終戦直後の大阪・釜ヶ崎。夫は戦地から戻らず、困窮のなかで幼子も死なせてしまった房子(江口のりこ)は、闇ブローカー栗山(大東駿介)の秘書兼愛人となるも裏切られ、自ら街娼へと身を落としていく。朝鮮半島からボロボロになって引き揚げてきた妹・夏子(前田敦子)は無軌道なダンサー暮らしで薬物に溺れ、義理の妹・久美子(井原六花)まで、たちの悪い少年・清(前田旺志郎)に欺されて…
千里山の婦人保護寮とか街娼のリンチとか、占領下の貧しさ、踏みつけられっぱなしの女たちは悲惨だし、なんとも古臭い。長塚にとっては南北や三好十郎を取り上げるのと同じ感覚かも(原作はなにしろ田中絹代主演)。
もっとも、あえてミュージカルにしたことでリアルさが薄れ、足を踏み出すしかないという、なけなしのパワーが印象的になった感じ。曲調は力強く、時にコミカルで、「反逆の夜」の5連符やリフレインが耳に残る。
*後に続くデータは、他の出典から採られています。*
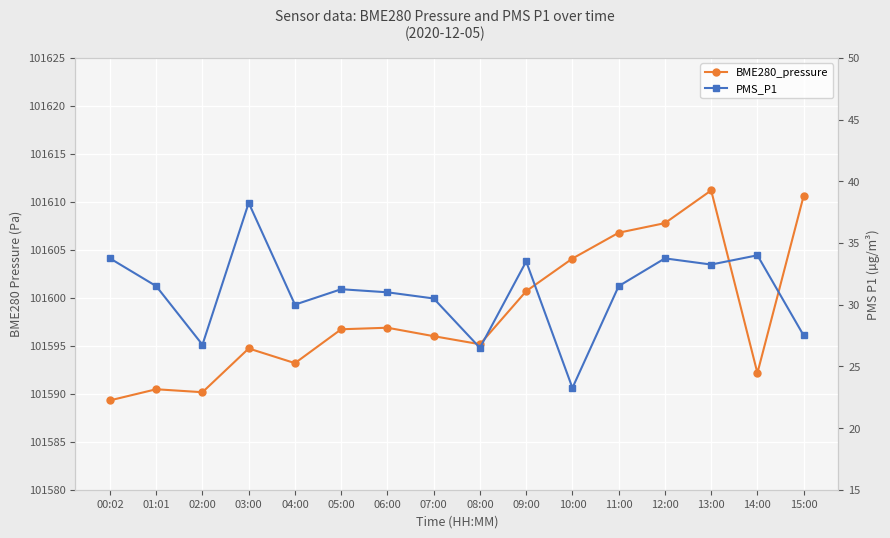

At which label does PMS_P1 reach its minimum?

10:00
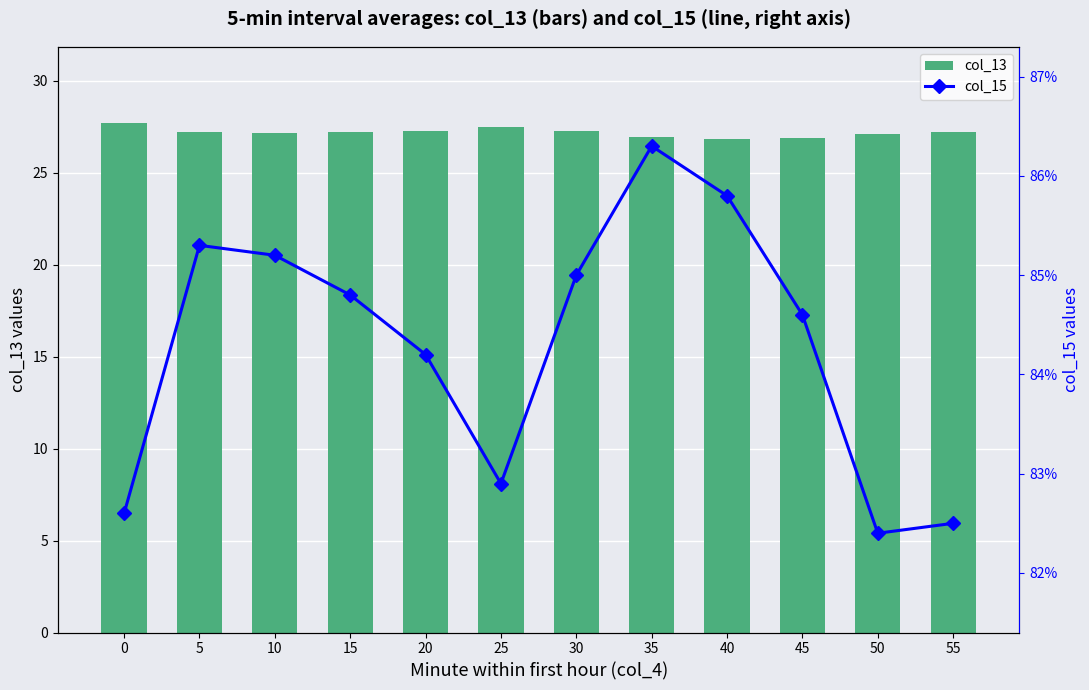

Reading left to right, transcribe all the data shown in this chart.

col_13: 0=27.7	5=27.2	10=27.2	15=27.2	20=27.3	25=27.5	30=27.3	35=26.9	40=26.8	45=26.9	50=27.1	55=27.2
col_15: 0=82.6	5=85.3	10=85.2	15=84.8	20=84.2	25=82.9	30=85.0	35=86.3	40=85.8	45=84.6	50=82.4	55=82.5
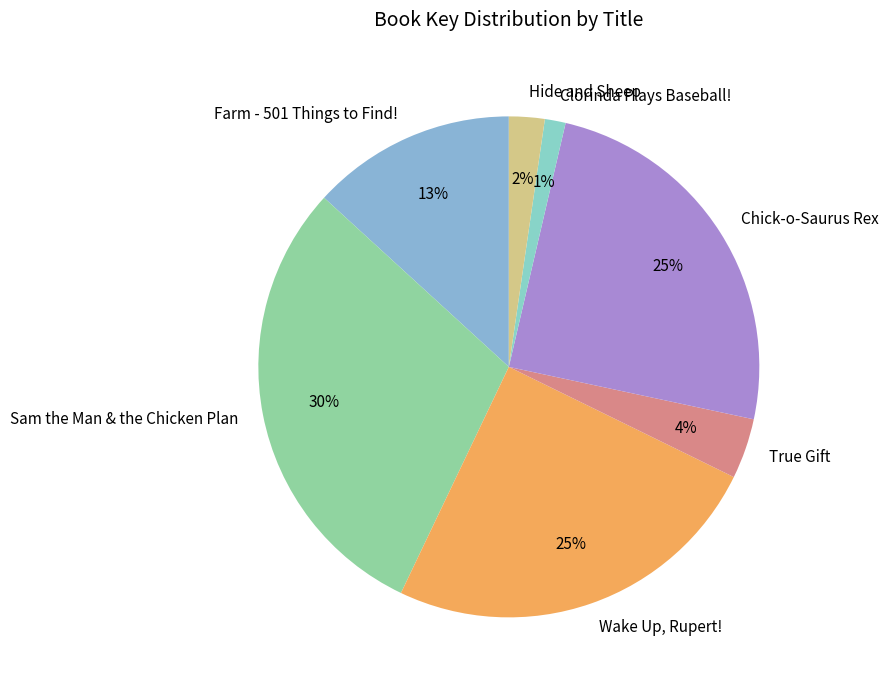

Does True Gift account for over 50% of the chart?

No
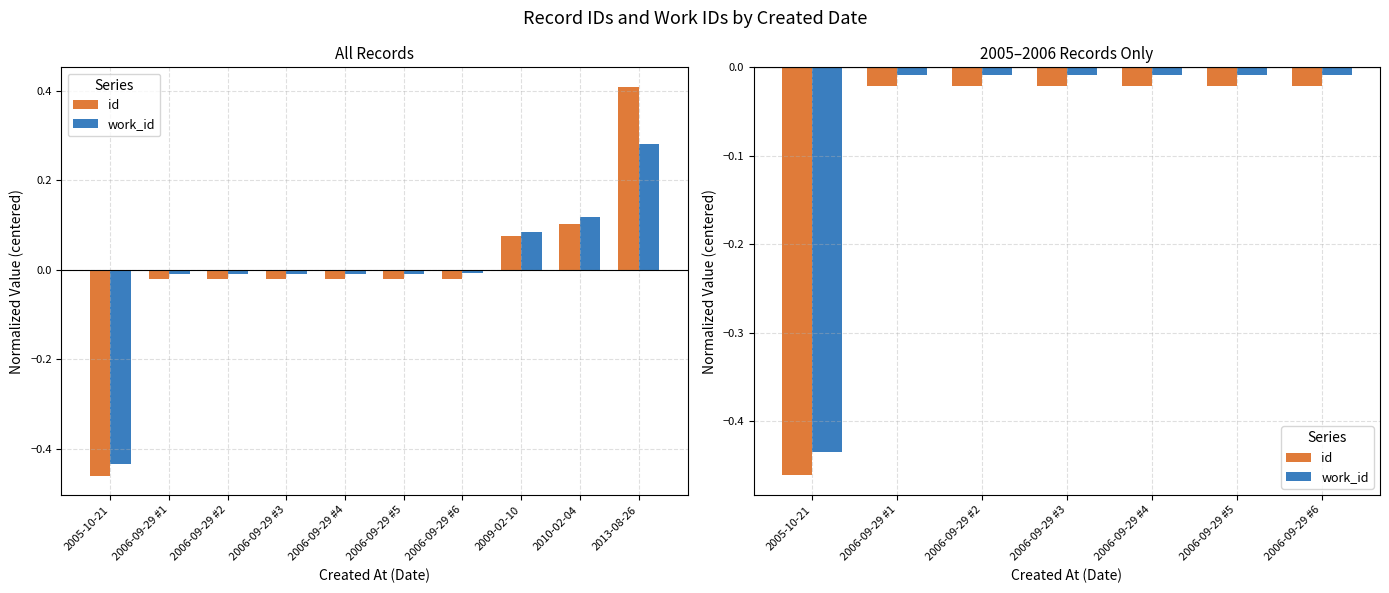

How many distinct data groups are displayed?

2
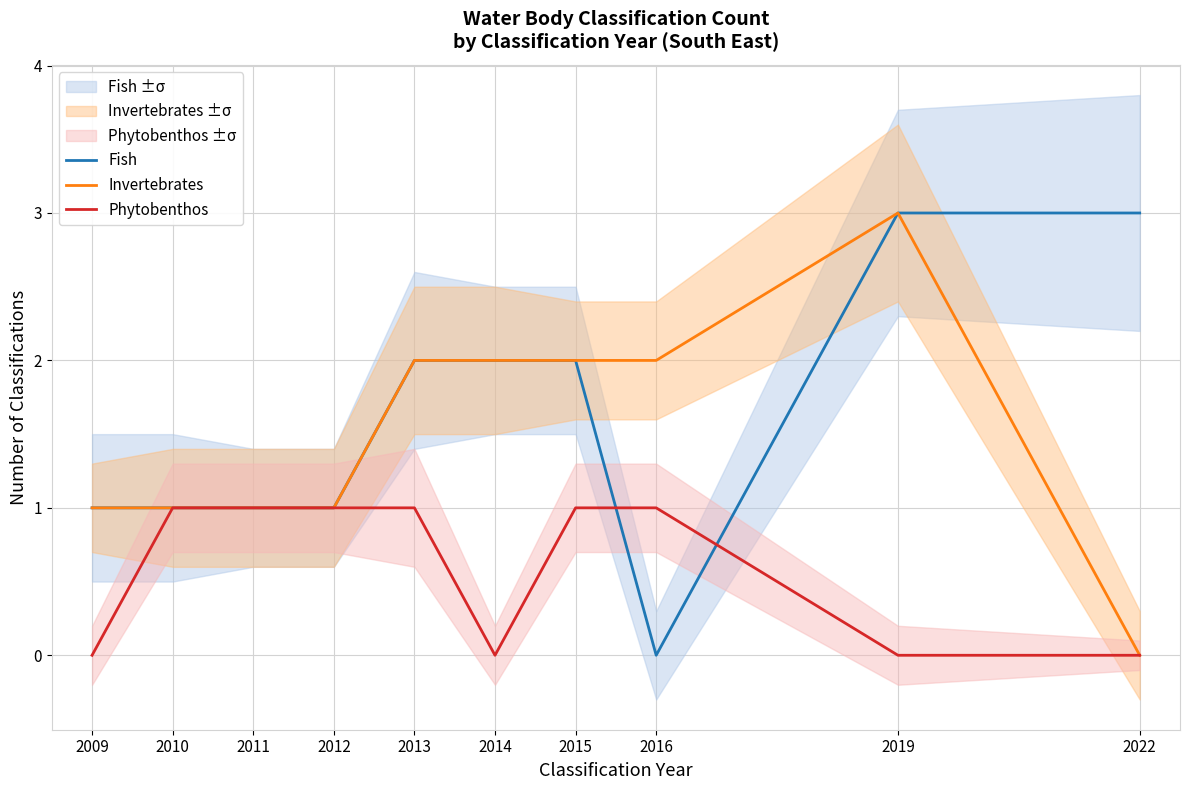

What are all the series names shown in the legend?

Fish, Invertebrates, Phytobenthos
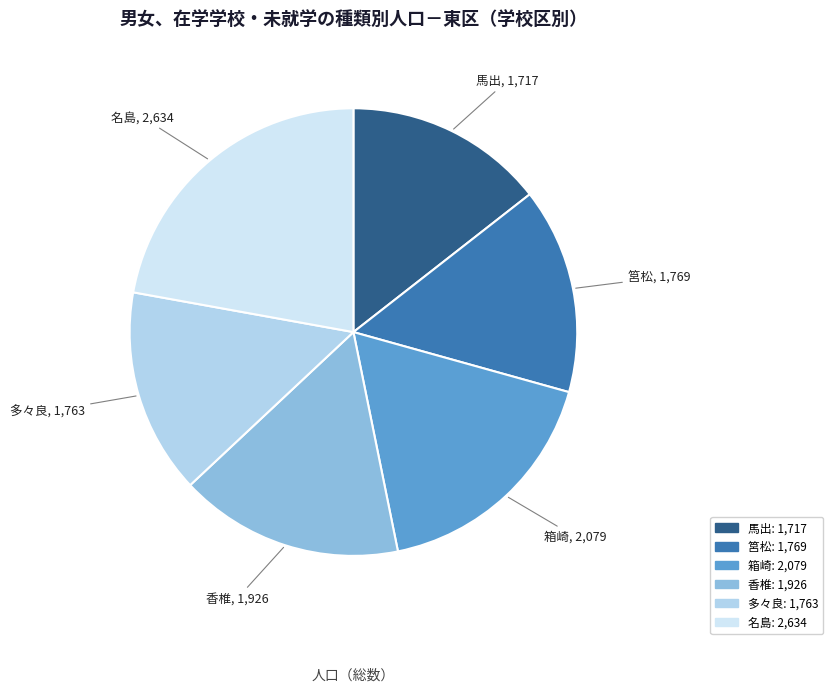

Is the sum of 箱崎 and 筥松 greater than half?

No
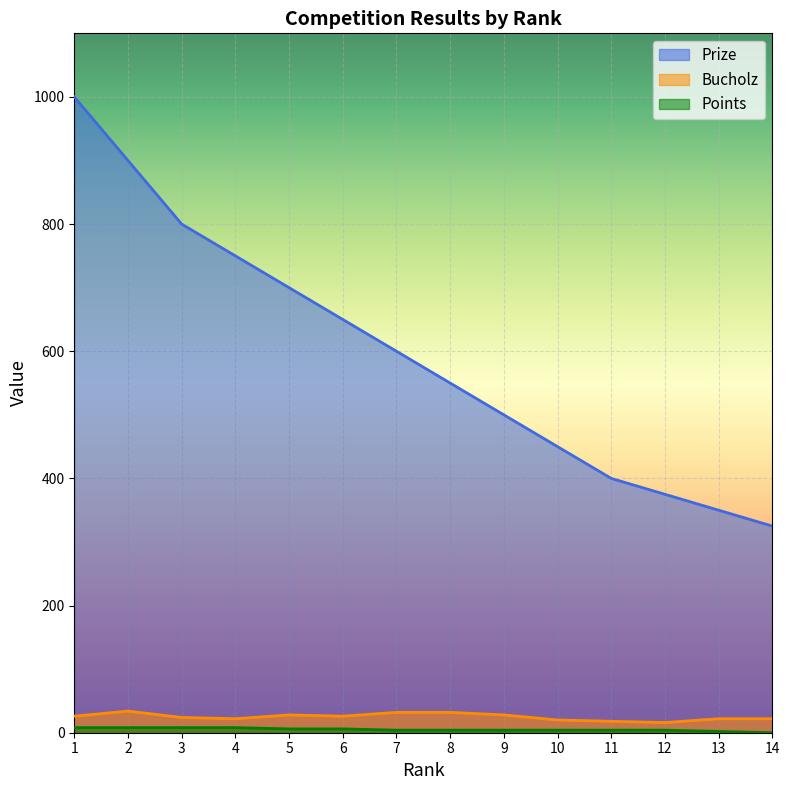

True or false: Bucholz and Prize cross at least once.

False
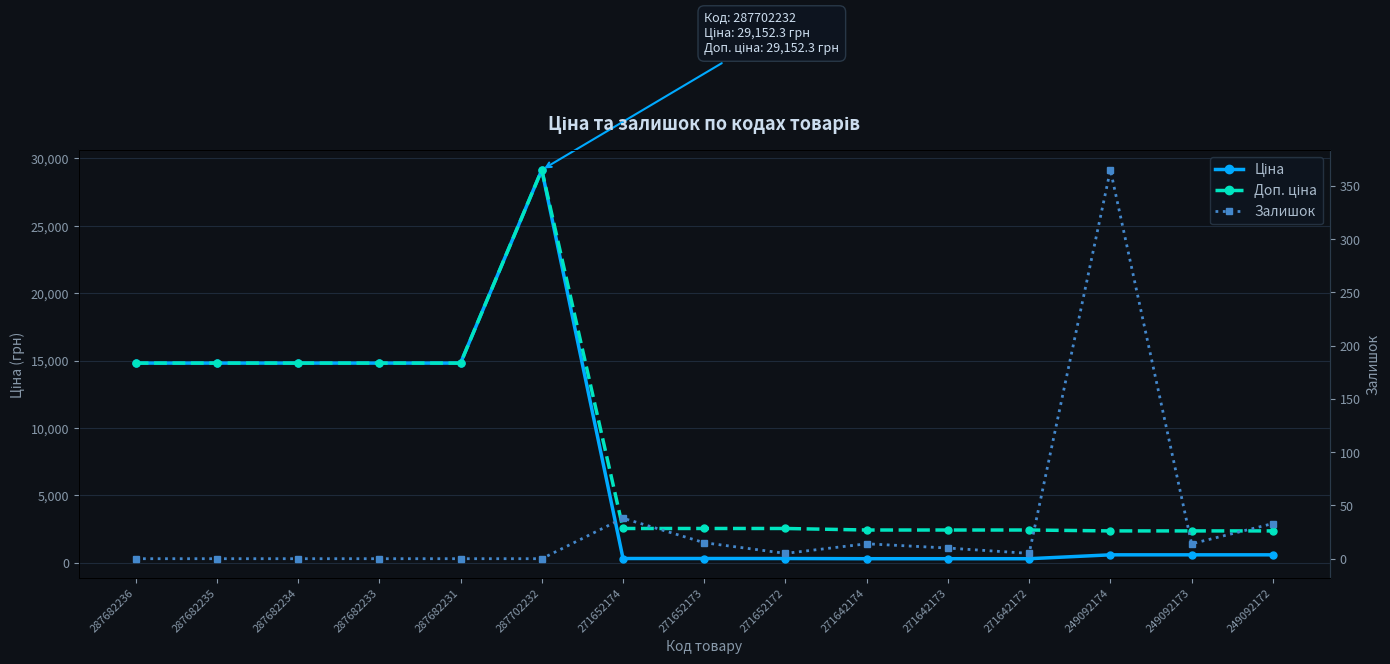

At which category is the sum across all series the highest?

287702232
江口は巧いものの、ミュージカルの主役、すべての男に復讐してやるという強烈なキャラにしては、飄々としてたかな。「パンドラの鐘」がよかった前田が期待通り、特徴ある声とすらりとした立ち姿で、はすっぱな存在感を発揮。「海王星(オンライン)」で目立ってた井原も可愛く、動きに切れがある。対する男性陣は引き立て役だけど、大東、前田がともに、なんとも暗くて切ない。北村有起哉は怪しい栗山の右腕と、善良な保護寮院長という対照的な役で舞台を推進する。やはり対照的な娼婦を斡旋しちゃう古着屋と、偽善的な教育婦人をこなす北村岳子が説得力抜群!と思ったら、四季出身なんですね~
セットは抽象的で、傾斜した床の市松模様が美しく、左右の袖にバンドが陣取る。美術は二村周作、バンマスは岸徹至。